**What you will do**
When the data below is printed, every line must match exactly and the images must be absent.

(Records for the task Opens)

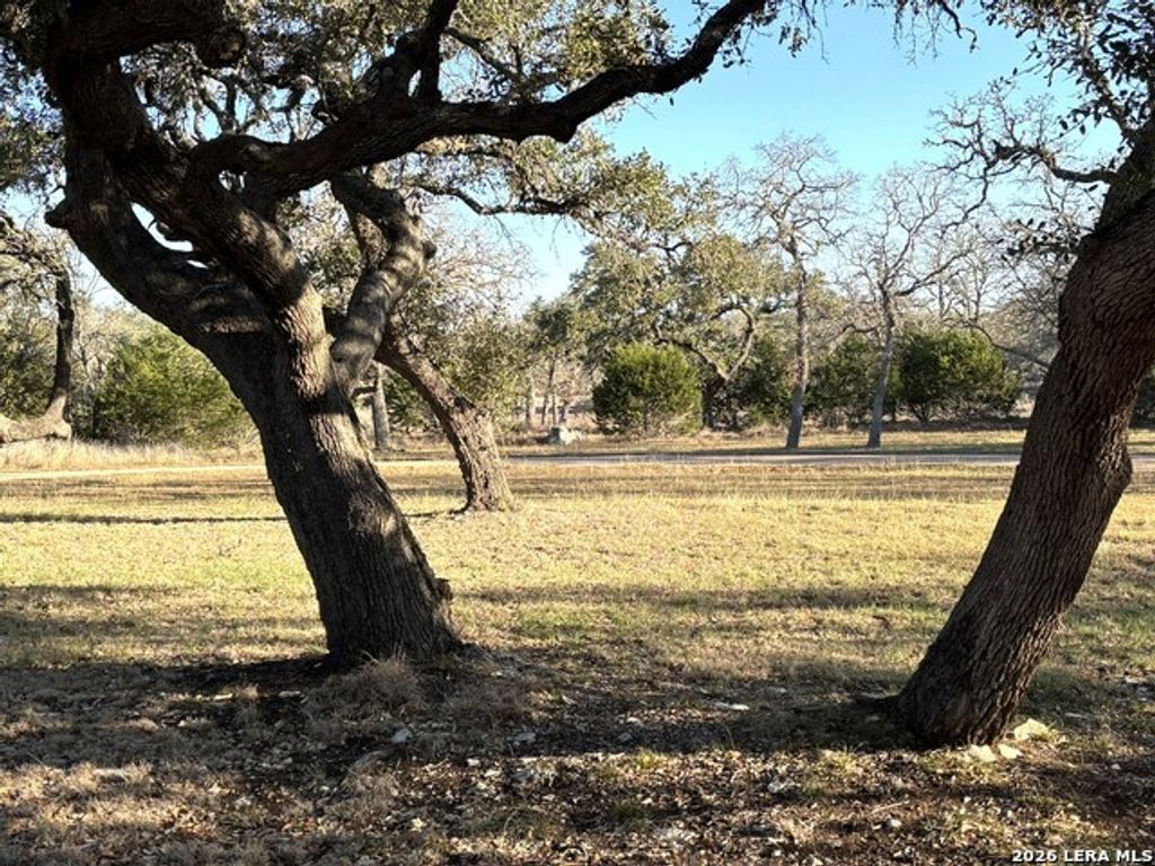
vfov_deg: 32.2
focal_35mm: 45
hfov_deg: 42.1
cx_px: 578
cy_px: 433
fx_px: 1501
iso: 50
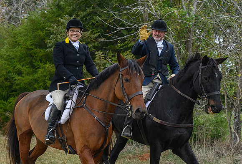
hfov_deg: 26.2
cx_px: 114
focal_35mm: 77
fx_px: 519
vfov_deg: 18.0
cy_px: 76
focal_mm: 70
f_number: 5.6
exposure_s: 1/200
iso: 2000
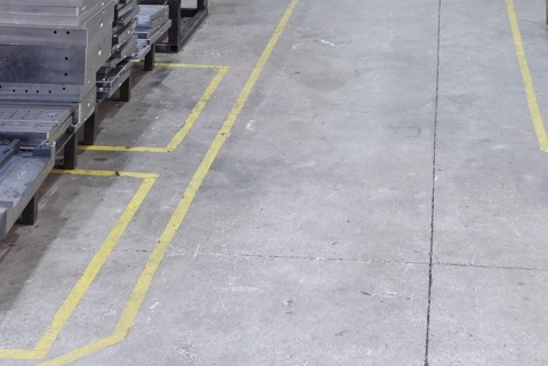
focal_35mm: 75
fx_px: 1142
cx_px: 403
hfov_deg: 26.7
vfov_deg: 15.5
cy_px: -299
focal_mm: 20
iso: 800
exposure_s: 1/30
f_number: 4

(Records for the task Closes)

**Task answer**
vfov_deg: 32.2
focal_35mm: 45
hfov_deg: 42.1
cx_px: 578
cy_px: 433
fx_px: 1501
iso: 50
hfov_deg: 26.2
cx_px: 114
focal_35mm: 77
fx_px: 519
vfov_deg: 18.0
cy_px: 76
focal_mm: 70
f_number: 5.6
exposure_s: 1/200
iso: 2000
focal_35mm: 75
fx_px: 1142
cx_px: 403
hfov_deg: 26.7
vfov_deg: 15.5
cy_px: -299
focal_mm: 20
iso: 800
exposure_s: 1/30
f_number: 4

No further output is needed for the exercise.